Past is Present is taking a short break from our series of Adopt-a-Book posts to tell you about our favorite new resource on the AAS website.
Some of us at AAS embark upon irrevocable and unusual quests – like creating the “perfect” inventory.
While, arguably, it is an impossible task to encompass everyone’s inventory-needs, the Graphic Arts department’s latest foray – The Paul Revere Collection at the American Antiquarian Society – is an attempt to do just that.
Paul Revere’s works are fabulous. And AAS has even more reason to celebrate because our collection includes copies of most of his known works. Revere is important historically, culturally, socially, and economically – and he deserves to be seen in his entirety. But we understand that not everyone can make it up to Worcester to see his works. So we want Worcester, and the Revere Collection, to come to you.
Anywhere. Anytime. And to anybody.
The larger goal in designing this inventory was to cast a wide net and attempt to reach as many audiences as possible. In his time, Revere appealed to merchants, other craftsmen, patriots, book and music lovers, and readers of newspapers, to name a few. Illustrated online inventories are one way to democratize holdings and recreate that breadth in viewership. Therefore, our aim is to make collection materials available to teachers, students, scholars, collectors, artists, and anyone with an interest in historically significant works.
If you like detail-rich descriptions, we have those.
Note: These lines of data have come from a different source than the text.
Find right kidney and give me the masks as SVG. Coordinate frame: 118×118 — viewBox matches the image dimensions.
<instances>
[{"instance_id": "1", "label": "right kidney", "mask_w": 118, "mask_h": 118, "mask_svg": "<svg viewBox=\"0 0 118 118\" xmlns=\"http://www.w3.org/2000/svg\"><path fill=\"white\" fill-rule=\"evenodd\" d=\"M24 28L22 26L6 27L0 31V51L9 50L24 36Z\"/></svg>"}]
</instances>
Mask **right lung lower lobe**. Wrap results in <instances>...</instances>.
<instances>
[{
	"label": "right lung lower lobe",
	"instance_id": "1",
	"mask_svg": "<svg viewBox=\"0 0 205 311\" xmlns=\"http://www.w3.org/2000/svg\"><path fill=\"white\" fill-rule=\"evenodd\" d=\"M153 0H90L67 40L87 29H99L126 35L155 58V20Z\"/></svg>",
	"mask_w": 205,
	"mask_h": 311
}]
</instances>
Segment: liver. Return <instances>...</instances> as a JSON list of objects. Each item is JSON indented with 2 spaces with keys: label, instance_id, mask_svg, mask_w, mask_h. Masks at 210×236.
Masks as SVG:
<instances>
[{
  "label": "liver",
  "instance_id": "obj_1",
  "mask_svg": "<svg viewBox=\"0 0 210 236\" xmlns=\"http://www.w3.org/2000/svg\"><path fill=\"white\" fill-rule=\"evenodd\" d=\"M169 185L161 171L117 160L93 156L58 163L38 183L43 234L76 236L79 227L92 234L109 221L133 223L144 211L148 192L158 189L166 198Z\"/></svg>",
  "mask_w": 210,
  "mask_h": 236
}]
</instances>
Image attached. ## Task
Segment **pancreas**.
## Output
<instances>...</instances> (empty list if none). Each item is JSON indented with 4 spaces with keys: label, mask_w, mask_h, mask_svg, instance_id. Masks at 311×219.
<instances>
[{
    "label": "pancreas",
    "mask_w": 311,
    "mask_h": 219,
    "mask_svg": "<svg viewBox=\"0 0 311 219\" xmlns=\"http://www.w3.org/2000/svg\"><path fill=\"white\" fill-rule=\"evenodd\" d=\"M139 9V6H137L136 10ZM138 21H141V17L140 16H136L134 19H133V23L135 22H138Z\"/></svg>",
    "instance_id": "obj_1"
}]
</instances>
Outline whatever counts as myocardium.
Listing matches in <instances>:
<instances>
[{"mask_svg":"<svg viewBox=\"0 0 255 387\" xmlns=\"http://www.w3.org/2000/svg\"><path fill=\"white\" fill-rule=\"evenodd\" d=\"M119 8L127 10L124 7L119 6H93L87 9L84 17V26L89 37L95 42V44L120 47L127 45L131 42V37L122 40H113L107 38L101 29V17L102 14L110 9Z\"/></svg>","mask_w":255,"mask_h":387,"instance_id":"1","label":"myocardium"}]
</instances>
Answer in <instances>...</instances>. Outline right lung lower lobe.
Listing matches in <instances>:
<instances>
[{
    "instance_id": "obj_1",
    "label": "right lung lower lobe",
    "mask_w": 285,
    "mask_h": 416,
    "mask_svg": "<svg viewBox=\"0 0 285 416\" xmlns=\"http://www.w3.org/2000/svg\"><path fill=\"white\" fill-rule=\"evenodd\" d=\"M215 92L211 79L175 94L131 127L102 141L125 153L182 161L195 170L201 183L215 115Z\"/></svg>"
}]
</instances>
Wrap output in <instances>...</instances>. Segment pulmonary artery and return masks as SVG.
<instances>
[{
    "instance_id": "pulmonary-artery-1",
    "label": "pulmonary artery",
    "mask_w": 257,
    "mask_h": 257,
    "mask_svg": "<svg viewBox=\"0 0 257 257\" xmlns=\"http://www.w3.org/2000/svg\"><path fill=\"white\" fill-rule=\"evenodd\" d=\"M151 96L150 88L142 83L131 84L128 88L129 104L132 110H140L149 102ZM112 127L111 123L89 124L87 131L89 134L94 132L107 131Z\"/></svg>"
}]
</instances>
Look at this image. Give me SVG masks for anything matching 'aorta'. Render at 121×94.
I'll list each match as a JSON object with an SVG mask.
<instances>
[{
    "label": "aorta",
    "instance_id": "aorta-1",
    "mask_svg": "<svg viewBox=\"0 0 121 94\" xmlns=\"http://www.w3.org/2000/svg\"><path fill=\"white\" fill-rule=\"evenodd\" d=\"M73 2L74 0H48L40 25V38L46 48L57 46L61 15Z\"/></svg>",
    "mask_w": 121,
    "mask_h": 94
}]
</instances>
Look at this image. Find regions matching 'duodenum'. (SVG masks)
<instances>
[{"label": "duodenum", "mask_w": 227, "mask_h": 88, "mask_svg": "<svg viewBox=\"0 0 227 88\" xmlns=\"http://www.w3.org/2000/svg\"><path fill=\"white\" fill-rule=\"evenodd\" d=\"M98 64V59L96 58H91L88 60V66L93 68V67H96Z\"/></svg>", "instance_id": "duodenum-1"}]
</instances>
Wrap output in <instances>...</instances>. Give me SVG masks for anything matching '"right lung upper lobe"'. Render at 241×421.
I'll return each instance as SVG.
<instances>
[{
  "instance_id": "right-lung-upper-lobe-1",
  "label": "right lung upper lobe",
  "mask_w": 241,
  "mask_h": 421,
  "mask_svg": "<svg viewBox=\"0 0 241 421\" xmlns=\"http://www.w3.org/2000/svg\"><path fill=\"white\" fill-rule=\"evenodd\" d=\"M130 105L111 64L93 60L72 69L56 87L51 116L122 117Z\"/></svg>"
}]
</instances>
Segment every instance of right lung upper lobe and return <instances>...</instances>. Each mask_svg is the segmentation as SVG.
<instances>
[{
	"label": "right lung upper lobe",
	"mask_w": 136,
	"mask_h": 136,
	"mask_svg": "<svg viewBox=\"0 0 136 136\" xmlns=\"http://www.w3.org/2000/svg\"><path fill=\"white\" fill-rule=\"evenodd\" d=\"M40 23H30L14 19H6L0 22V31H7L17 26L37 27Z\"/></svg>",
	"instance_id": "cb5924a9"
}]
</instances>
Thumbnails? Those are there too. If you want to browse the collection visually by subject, you will find the items have all been tagged with multiple general-audience-friendly headings. If you don’t have your own reference copy of Clarence Brigham’s Paul Revere’s Engravings, we have copious excerpts of the text online available via PDF. If you are in need of a writing prompt to dive into the collection, we came up with some to get you started. Perchance, if you like to zoom in to see everything from the time on the clock to the flourish of a Chippendale, you can. If you have your own Revere(s) and wish to compare plate markings, you can download them in higher-resolution. And to all those who need an excuse to enter the AAS Online Catalog, we have canned links to the holdings record.
With other inventories, the compulsion has been to explain collection material elsewhere at AAS; one example is the D. C. Johnson Family Collection (where other Johnston pieces are in the Society’s political cartoon holdings, lithograph collection, plates in books and manuscripts, etc.) but in the Paul Revere Collection Inventory, we decided to store it in “one” space while maintaining it in its various curatorial collections.
In short, we “collected” it virtually.
As we wind down one inventory and gear up for another, the perpetual question always arises – what did we forget? What would make for a better inventory? So we ask you, what’s in your ideal inventory?